Auch die Garde der alten Helden durfte noch einmal für Sternstunden sorgen. Markus Baur zeigte, dass er zu Recht als der verlängerte Arm von Heiner Brand auf dem Feld gilt, selbst mit einer gezerrten Wade. Die Rückkehr von Christian Schwarzer glich einem Triumphzug. Allein die Anwesenheit von "Blacky" spornte die junge Mannschaft an, elektrisierte die Zuschauer und sorgte bei den Gegnern für Verunsicherung.

Der neue Hexer im Tor


Das spannendste Kapitel im Wintermärchen schrieb aber Torhüter Henning Fritz. Im Verein auf die Tribüne verbannt, wurde er von seinem Fürsprecher Brand und Torwartlegende Andreas Thiel behutsam wieder aufgerichtet. Die Konkurrenten um den Platz zwischen den Pfosten, Johannes Bitter und Carsten Lichtlein, verhielten sich wie Ehrenmänner und ließen nie einen Zweifel an der Vormachtstellung des Welthandballers von 2004 aufkommen. Das Vertrauen in "Fritze" sollte sich auszahlen. In den beiden Spielen gegen Frankreich und im Viertelfinale gegen Weltmeister Spanien avancierte der 32-Jährige zum Matchwinner und dürfte nicht nur seinem Kieler Trainer Noka Serdarusic bewiesen haben, dass er nach wie vor zur absoluten Weltspitze der Torhüter zählt.

Die breite Brust der Neider


Doch wo Helden auf den Plan treten, sind meist die Neider nicht weit. Die Trainer Kasim Kamenica, Juan Pastor und vor allem Claude Onesta erwiesen sich als schlechte Verlierer. Als Begründung für die Niederlagen gegen das deutsche Team mussten die Schiedsrichter herhalten, Onesta will dabei sogar eine "deutsche Mafia" innerhalb des Weltverbandes ausgemacht haben. Dabei vergisst er allzu schnell, dass sich auch die Equipe Tricolore bei ihrem WM-Titel 2001 im eigenen Lande nicht über die Schiedsrichter beschweren konnte. Nach dem in der Verlängerung verlorenen Viertelfinale erschien der deutsche Trainer, anders als Onesta heuer, bei der Pressekonferenz um dem Sieger zu gratulieren. Der Bundestrainer hieß damals wie heute Heiner Brand.
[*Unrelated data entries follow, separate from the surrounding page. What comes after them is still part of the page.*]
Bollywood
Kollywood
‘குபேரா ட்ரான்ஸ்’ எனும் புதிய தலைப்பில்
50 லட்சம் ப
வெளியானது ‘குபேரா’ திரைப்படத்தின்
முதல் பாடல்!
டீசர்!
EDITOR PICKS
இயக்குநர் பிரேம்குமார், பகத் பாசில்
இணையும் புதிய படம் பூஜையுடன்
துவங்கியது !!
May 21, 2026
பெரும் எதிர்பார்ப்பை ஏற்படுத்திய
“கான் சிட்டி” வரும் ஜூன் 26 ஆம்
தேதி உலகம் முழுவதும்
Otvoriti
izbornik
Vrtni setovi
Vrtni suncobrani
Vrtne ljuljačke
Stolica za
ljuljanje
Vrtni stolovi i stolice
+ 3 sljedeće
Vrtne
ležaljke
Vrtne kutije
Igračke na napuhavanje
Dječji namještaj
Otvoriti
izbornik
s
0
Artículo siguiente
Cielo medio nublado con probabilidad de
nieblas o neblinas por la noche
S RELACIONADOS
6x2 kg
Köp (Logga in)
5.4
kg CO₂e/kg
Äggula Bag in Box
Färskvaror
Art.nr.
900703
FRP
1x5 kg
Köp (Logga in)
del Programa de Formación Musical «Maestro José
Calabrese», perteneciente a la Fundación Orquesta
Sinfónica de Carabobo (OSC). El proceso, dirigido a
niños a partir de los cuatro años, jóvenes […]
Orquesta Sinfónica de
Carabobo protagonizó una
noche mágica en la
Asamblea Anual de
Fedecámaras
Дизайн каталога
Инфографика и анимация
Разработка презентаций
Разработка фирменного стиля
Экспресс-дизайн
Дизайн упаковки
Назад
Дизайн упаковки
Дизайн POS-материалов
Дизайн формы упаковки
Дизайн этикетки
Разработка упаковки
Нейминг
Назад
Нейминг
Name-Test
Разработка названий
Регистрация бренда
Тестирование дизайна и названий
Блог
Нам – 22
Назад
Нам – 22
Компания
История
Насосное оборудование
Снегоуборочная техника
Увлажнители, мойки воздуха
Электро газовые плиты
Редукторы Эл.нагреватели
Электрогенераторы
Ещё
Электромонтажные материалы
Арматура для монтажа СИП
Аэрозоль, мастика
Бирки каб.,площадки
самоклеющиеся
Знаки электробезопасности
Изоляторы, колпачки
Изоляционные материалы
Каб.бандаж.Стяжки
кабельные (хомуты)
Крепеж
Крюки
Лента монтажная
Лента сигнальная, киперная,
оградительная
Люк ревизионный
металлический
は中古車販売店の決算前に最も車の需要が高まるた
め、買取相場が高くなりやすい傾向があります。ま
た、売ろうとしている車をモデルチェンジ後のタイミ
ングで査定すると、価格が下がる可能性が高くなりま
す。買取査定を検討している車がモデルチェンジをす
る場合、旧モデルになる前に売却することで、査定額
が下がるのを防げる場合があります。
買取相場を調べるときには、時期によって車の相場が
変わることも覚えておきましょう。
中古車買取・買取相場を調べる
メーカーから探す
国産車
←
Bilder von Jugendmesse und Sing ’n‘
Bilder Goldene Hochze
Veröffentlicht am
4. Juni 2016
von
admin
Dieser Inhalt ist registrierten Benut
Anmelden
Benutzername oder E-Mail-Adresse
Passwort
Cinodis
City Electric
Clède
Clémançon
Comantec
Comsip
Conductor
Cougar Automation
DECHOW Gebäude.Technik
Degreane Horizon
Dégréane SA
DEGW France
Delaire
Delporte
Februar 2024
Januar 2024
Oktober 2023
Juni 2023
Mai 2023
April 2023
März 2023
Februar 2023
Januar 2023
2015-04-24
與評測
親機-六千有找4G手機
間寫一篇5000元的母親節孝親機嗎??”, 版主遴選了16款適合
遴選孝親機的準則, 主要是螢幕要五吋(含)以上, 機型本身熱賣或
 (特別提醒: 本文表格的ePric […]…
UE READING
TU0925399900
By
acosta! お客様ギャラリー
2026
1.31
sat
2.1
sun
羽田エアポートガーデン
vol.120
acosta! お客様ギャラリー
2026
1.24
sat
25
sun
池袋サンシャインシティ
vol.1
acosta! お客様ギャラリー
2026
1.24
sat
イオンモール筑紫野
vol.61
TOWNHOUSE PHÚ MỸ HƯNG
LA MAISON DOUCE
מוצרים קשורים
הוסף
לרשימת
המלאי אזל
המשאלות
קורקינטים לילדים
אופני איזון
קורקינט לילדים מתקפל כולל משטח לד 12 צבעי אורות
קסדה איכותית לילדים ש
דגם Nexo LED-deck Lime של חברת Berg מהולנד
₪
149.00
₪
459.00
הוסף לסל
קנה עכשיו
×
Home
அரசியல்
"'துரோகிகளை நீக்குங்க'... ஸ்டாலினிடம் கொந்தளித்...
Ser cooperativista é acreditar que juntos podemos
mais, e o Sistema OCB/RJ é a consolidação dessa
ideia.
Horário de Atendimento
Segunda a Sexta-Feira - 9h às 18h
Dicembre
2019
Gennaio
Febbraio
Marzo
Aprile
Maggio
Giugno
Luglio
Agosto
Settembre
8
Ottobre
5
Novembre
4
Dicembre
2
Heiner Brand, der Macher des Erfolges


Der Trainer, der als bisher einziger Handballer sowohl als Spieler als auch als Trainer den Weltpokal erringen konnte, ist wahrscheinlich der größte Gewinner der Titelkämpfe. Er hat aus einem Lazarett voller Leistungsträger doch noch eine Mannschaft geformt, die sich vor keinem Team dieser Welt verstecken musste. Mehr ging einfach nicht, mehr kann ein Trainer nicht schaffen. Das große Ziel Brands ist jetzt Olympia 2008 in Peking. Da könnte es nach dem Wintermärchen vielleicht auch noch ein Sommermärchen geben - und dem großen Mann mit dem noch größeren Schnurrbart würde in Gummersbach ein Denkmal gesetzt.